- ASSIGNMENT: Please print the entries exactly, omitting each image.

== MATERIAL FOR THIS EXERCISE ==

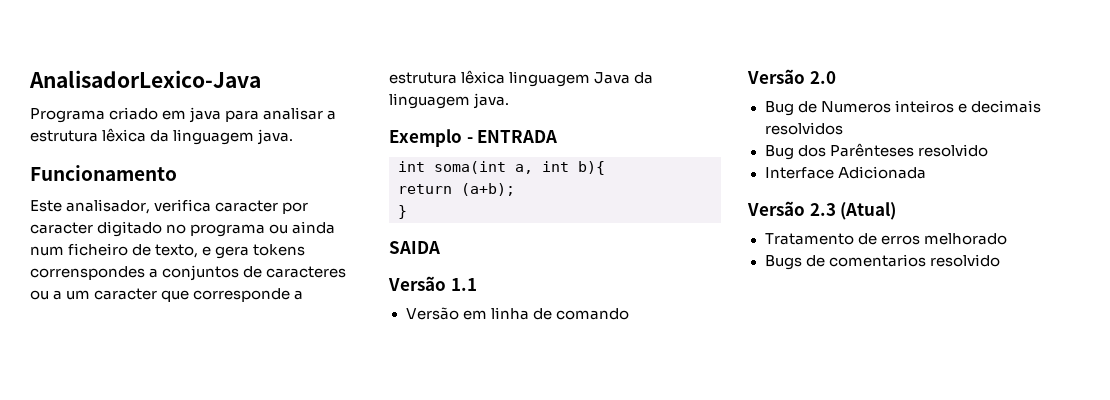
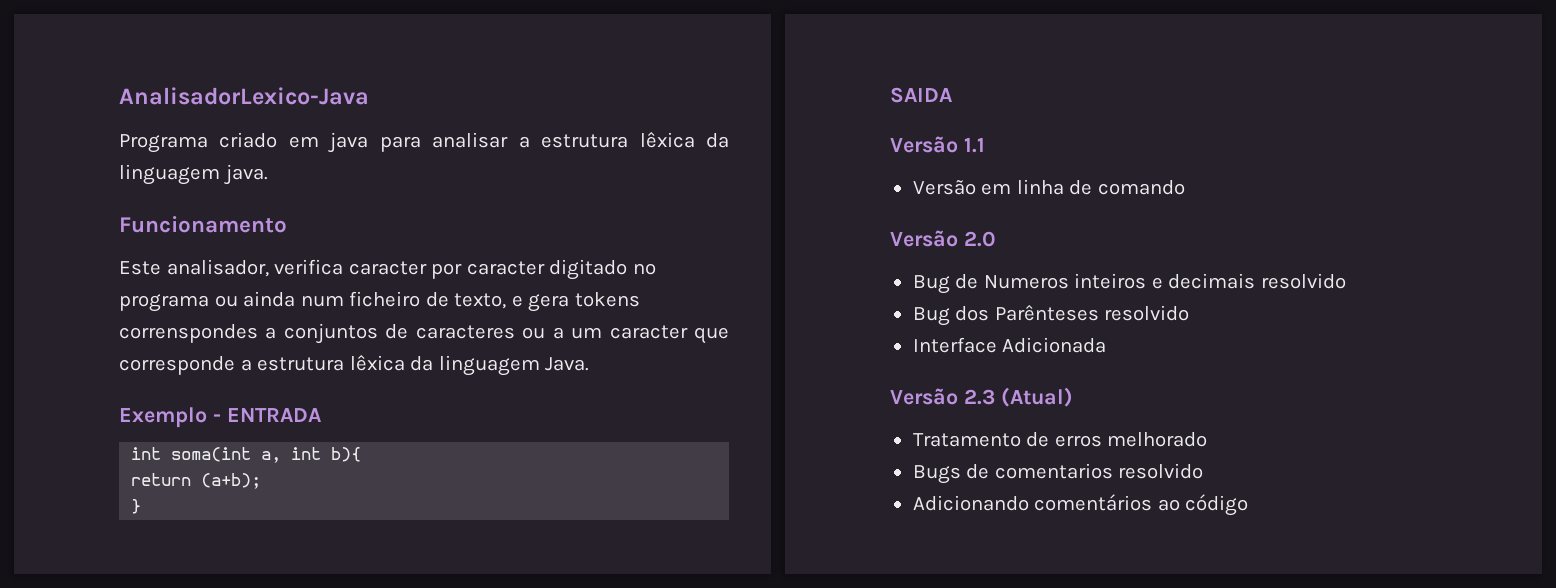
[509,71,654,87] [389,93,510,109] linguagem Java da linguagem java. -> [410,355,590,376] da linguagem Java.
[764,122,843,135] resolvidos -> [1260,273,1346,289] resolvido
(1000, 260) none -> [912,494,1249,516] // Adicionando comentários ao código

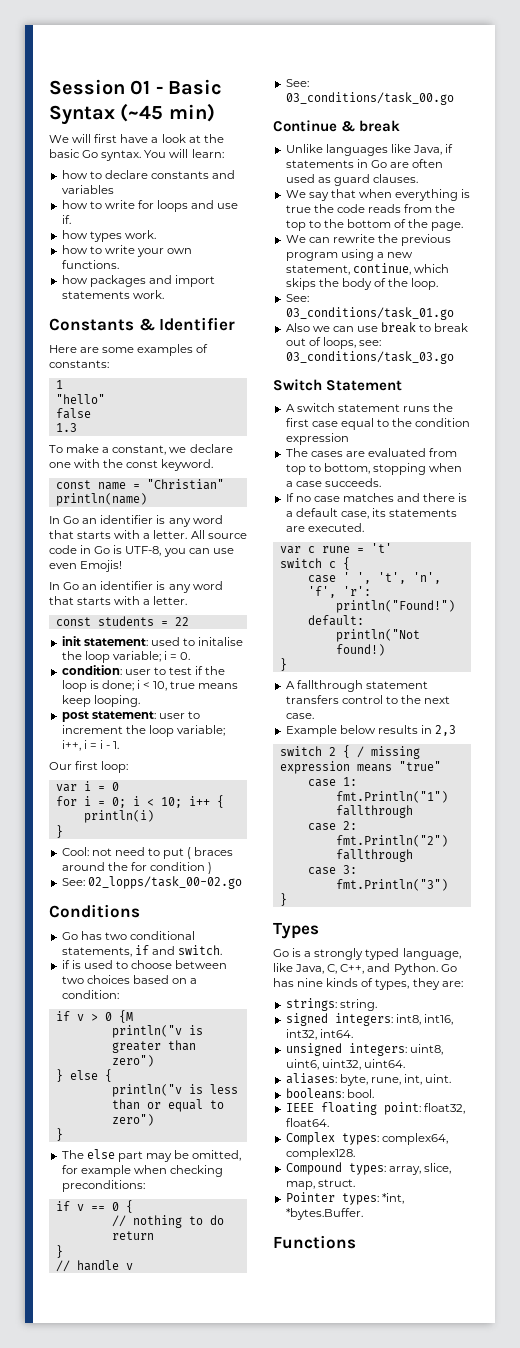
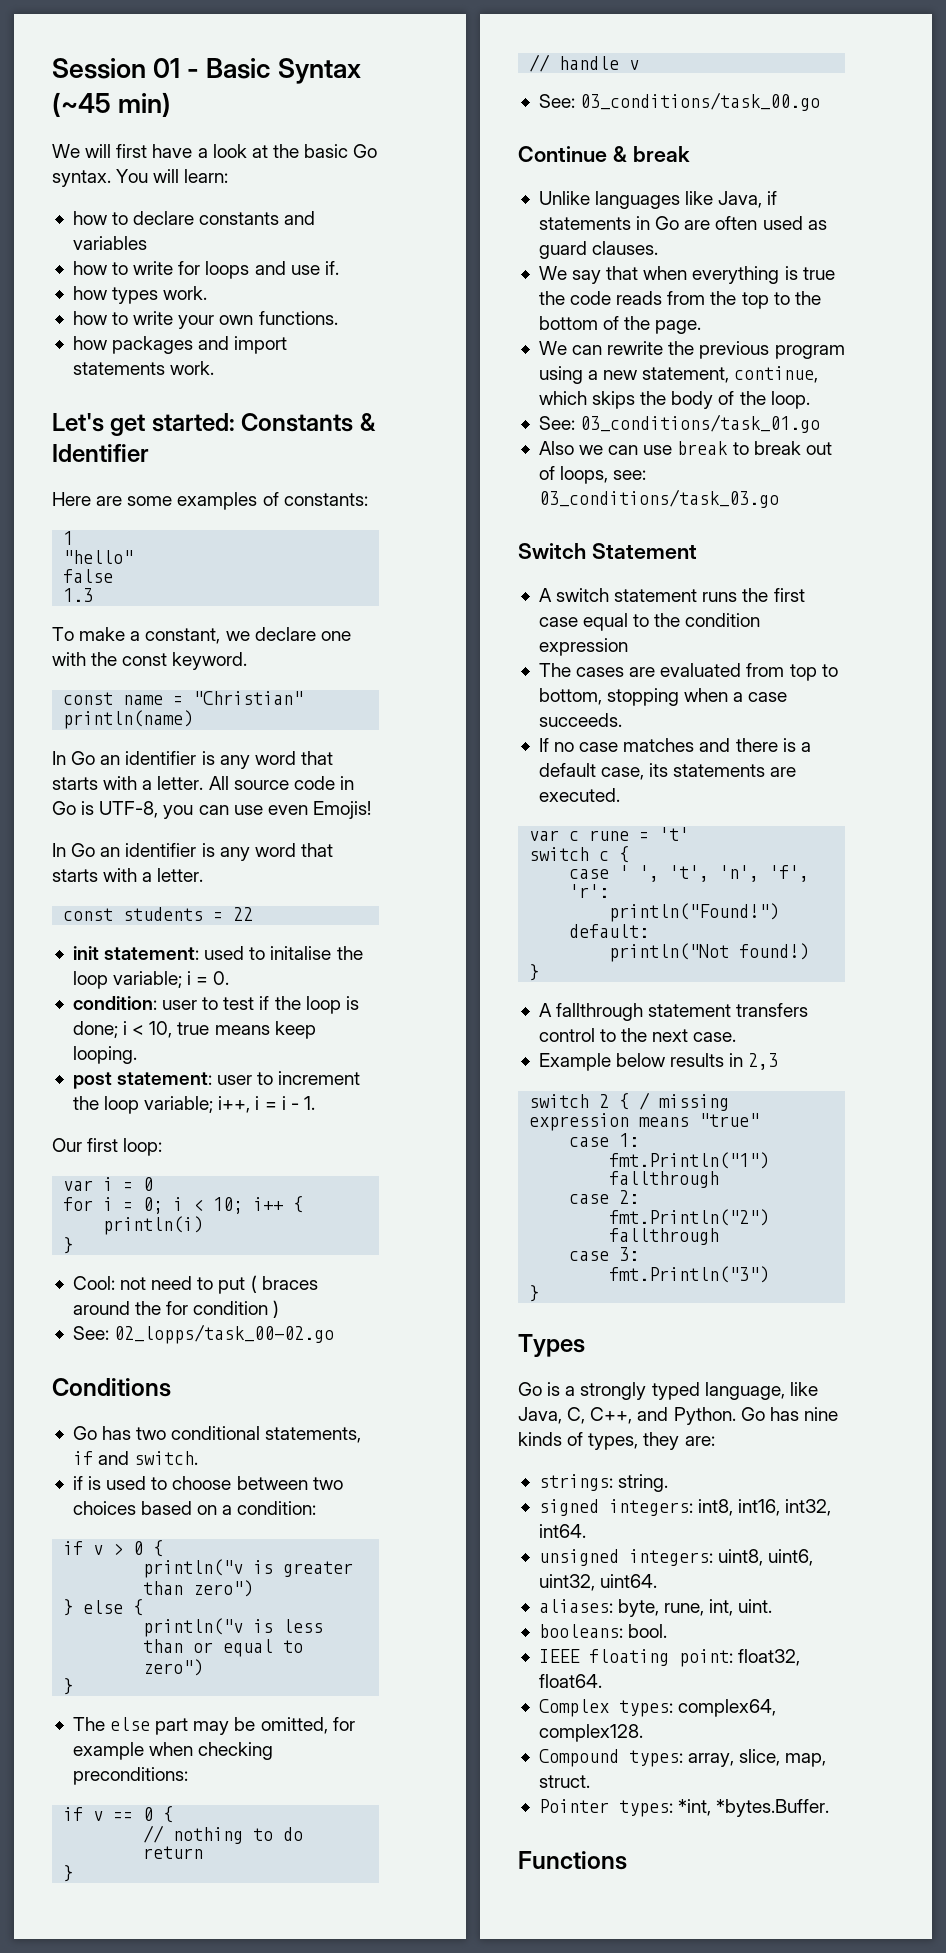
(164, 294) none -> [52,413,235,436] Let's get started:
[118,1010,133,1023] {M -> [153,1540,164,1557] {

===

- RESULT:
[509,71,654,87] [389,93,510,109] linguagem Java da linguagem java. -> [410,355,590,376] da linguagem Java.
[764,122,843,135] resolvidos -> [1260,273,1346,289] resolvido
(1000, 260) none -> [912,494,1249,516] // Adicionando comentários ao código

(164, 294) none -> [52,413,235,436] Let's get started:
[118,1010,133,1023] {M -> [153,1540,164,1557] {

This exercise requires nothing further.